How do I reheat mac and cheese without it drying out? Add a generous splash of whole milk before reheating — two tablespoons per portion minimum. Reheat low and slow on the stovetop stirring frequently, or microwave at 60% power in short bursts, stirring between each. High heat tightens the sauce quickly and the pasta absorbs remaining moisture fast.

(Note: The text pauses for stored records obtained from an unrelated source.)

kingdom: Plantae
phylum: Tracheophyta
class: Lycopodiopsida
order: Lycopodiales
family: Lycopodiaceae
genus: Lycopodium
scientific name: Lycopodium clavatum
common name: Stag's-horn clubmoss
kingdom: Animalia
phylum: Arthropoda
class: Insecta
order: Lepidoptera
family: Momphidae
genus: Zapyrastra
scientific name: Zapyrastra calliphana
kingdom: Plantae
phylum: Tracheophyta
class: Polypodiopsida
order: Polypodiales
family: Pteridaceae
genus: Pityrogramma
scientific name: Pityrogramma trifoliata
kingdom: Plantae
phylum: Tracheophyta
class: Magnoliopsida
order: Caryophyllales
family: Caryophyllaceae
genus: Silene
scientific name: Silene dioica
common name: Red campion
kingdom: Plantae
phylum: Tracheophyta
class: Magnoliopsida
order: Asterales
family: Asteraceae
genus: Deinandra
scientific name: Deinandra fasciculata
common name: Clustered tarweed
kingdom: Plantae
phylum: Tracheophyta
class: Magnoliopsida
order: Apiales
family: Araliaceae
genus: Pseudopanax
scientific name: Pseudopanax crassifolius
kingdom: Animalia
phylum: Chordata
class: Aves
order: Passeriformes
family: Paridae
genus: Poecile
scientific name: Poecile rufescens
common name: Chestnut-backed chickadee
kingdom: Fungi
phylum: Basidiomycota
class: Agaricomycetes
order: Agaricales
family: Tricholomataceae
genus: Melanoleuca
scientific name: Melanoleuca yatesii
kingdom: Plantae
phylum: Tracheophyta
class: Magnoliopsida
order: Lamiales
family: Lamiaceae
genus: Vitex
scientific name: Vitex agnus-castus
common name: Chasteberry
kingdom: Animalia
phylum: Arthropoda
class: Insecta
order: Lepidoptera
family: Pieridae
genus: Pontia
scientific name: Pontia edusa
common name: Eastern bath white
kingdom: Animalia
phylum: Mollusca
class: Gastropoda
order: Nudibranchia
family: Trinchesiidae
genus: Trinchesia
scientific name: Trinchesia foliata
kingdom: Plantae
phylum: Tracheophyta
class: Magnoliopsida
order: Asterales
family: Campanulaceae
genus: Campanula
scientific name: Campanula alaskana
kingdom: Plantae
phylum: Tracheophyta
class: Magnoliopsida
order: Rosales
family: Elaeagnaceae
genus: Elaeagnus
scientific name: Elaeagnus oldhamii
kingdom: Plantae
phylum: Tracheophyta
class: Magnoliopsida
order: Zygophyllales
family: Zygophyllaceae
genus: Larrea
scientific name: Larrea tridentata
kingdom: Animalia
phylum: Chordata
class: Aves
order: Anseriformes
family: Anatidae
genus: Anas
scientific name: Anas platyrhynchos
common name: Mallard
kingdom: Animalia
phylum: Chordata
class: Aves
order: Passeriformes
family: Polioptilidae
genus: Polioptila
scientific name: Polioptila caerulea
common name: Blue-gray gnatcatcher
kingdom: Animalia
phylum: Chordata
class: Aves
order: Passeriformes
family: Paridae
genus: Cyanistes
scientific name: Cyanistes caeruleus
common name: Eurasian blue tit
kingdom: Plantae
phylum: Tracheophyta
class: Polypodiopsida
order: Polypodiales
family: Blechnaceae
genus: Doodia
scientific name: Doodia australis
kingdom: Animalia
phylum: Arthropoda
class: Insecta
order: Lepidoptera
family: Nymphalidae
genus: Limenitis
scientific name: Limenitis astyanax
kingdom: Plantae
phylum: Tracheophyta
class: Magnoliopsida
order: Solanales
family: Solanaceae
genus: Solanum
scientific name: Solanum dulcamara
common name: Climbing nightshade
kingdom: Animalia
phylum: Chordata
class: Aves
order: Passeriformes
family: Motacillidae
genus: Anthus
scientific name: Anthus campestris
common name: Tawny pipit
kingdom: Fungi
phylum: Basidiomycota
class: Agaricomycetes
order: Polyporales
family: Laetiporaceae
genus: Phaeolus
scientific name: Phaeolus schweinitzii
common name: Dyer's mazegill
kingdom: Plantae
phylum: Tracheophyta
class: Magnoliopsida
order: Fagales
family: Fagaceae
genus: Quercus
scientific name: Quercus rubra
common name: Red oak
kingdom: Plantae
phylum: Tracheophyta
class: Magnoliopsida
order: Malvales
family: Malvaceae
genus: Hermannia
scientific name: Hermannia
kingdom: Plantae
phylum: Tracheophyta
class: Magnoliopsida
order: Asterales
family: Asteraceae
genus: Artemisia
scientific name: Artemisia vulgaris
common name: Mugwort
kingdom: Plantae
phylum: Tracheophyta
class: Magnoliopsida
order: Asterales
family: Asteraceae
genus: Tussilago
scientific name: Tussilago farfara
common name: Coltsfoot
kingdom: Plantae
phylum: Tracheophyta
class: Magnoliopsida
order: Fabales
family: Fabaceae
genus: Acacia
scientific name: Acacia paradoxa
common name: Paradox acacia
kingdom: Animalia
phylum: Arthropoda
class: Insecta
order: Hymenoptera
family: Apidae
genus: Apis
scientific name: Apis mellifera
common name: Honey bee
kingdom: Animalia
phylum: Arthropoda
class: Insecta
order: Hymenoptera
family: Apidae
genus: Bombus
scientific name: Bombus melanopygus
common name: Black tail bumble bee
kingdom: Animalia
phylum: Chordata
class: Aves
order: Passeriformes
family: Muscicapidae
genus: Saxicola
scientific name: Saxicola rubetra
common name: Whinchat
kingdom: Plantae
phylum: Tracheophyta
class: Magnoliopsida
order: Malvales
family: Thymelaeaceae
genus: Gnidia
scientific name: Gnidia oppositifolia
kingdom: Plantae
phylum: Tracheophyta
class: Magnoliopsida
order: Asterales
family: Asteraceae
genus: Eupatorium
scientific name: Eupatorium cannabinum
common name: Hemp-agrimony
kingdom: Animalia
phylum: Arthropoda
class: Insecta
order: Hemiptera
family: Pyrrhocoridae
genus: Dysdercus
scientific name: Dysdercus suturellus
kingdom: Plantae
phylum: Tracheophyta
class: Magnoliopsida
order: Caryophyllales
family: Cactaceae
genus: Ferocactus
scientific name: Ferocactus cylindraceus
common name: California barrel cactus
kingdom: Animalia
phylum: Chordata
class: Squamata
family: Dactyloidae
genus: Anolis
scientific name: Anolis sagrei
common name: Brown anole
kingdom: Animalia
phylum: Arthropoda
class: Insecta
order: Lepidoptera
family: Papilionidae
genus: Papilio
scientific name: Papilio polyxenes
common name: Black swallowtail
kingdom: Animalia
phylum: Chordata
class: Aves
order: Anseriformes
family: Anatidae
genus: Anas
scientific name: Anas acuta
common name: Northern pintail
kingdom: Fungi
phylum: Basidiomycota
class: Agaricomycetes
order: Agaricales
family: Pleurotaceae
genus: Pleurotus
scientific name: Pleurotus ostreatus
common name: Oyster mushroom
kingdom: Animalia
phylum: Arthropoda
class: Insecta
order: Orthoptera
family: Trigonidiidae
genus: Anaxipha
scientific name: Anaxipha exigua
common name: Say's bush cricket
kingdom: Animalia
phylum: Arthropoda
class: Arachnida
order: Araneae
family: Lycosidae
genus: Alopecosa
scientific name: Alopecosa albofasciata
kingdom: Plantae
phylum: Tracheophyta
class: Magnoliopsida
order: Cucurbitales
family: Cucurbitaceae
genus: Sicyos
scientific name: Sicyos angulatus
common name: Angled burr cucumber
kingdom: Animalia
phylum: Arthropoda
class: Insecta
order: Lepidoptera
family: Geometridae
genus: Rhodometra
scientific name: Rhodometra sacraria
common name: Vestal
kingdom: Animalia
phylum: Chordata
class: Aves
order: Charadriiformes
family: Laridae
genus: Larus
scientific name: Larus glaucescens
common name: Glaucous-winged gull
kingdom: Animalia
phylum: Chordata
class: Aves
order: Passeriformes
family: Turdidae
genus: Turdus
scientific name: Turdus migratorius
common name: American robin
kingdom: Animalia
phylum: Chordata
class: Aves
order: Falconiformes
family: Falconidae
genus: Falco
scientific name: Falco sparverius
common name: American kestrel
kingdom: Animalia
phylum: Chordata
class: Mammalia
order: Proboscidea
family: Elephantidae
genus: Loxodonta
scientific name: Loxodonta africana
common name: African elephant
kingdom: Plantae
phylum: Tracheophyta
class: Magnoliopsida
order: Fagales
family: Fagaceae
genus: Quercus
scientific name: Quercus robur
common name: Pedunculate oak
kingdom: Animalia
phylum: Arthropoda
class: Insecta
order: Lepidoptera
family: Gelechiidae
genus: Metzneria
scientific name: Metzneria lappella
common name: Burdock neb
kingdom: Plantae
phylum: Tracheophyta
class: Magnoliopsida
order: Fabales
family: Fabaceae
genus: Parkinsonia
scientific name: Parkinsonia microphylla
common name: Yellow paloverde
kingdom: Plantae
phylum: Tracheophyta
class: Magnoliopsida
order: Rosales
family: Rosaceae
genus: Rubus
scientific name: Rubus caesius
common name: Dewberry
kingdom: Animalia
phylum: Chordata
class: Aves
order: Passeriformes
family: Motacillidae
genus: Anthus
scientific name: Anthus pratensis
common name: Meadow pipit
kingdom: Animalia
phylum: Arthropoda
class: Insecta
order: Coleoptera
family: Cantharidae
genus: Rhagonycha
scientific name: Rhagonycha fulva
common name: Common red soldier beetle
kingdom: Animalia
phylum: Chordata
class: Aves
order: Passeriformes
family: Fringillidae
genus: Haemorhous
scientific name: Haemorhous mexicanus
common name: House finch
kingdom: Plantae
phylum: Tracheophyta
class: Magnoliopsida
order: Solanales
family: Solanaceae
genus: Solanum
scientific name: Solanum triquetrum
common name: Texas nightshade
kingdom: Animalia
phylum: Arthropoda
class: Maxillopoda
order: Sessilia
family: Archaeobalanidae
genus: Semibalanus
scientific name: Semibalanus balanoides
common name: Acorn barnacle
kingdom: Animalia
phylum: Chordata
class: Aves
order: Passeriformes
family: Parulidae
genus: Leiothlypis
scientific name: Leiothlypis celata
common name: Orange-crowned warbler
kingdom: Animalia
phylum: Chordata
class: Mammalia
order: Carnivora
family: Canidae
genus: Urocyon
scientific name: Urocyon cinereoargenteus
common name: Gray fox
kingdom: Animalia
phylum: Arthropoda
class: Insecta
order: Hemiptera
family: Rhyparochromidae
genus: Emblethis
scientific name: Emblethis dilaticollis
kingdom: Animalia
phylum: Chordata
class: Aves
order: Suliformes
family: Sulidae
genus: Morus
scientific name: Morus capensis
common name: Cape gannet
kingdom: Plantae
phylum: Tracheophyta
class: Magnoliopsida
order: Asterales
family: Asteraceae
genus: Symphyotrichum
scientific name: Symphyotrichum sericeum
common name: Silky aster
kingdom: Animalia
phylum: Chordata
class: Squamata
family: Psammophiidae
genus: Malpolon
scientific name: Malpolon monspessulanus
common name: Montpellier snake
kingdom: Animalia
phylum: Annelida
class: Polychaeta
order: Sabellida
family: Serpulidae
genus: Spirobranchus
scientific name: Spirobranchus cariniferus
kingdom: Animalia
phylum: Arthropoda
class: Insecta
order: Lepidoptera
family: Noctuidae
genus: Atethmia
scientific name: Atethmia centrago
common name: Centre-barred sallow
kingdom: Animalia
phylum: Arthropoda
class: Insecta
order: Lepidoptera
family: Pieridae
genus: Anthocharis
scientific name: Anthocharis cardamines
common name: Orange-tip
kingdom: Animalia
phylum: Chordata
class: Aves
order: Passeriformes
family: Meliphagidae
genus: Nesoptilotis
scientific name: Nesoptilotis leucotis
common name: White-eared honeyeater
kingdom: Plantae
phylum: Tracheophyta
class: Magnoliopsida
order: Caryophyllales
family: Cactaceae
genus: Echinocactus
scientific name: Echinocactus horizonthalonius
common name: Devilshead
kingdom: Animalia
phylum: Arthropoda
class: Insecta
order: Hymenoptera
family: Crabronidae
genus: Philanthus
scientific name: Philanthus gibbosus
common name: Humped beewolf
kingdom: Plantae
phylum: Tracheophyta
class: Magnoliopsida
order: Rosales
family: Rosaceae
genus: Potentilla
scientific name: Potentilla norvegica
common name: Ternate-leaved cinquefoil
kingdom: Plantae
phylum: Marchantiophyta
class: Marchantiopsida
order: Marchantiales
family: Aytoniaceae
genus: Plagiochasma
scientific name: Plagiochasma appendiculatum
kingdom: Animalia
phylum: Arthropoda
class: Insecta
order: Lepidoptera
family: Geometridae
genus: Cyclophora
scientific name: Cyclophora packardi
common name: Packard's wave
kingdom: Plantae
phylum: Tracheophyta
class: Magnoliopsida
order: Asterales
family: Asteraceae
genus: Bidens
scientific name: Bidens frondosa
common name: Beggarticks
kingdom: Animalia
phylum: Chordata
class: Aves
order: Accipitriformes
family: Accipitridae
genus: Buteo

What cheese combinations work best if I want to vary the recipe? Sharp cheddar is the non-negotiable base — it provides the classic flavor. From there, fontina adds incredible meltability, smoked gouda brings depth, pepper jack adds heat, and a touch of cream cheese makes the sauce extra silky. Keep the total cheese quantity the same and experiment freely.
Final Thoughts
Roasted Garlic and Herb Mac and Cheese earns its place as the version you make when regular mac and cheese simply isn’t enough. The roasted garlic is the move that changes everything — sweet, mellow, deeply savory, dissolved completely into a sauce built on three cheeses and finished with fresh herbs. This is comfort food with genuine intention behind every ingredient.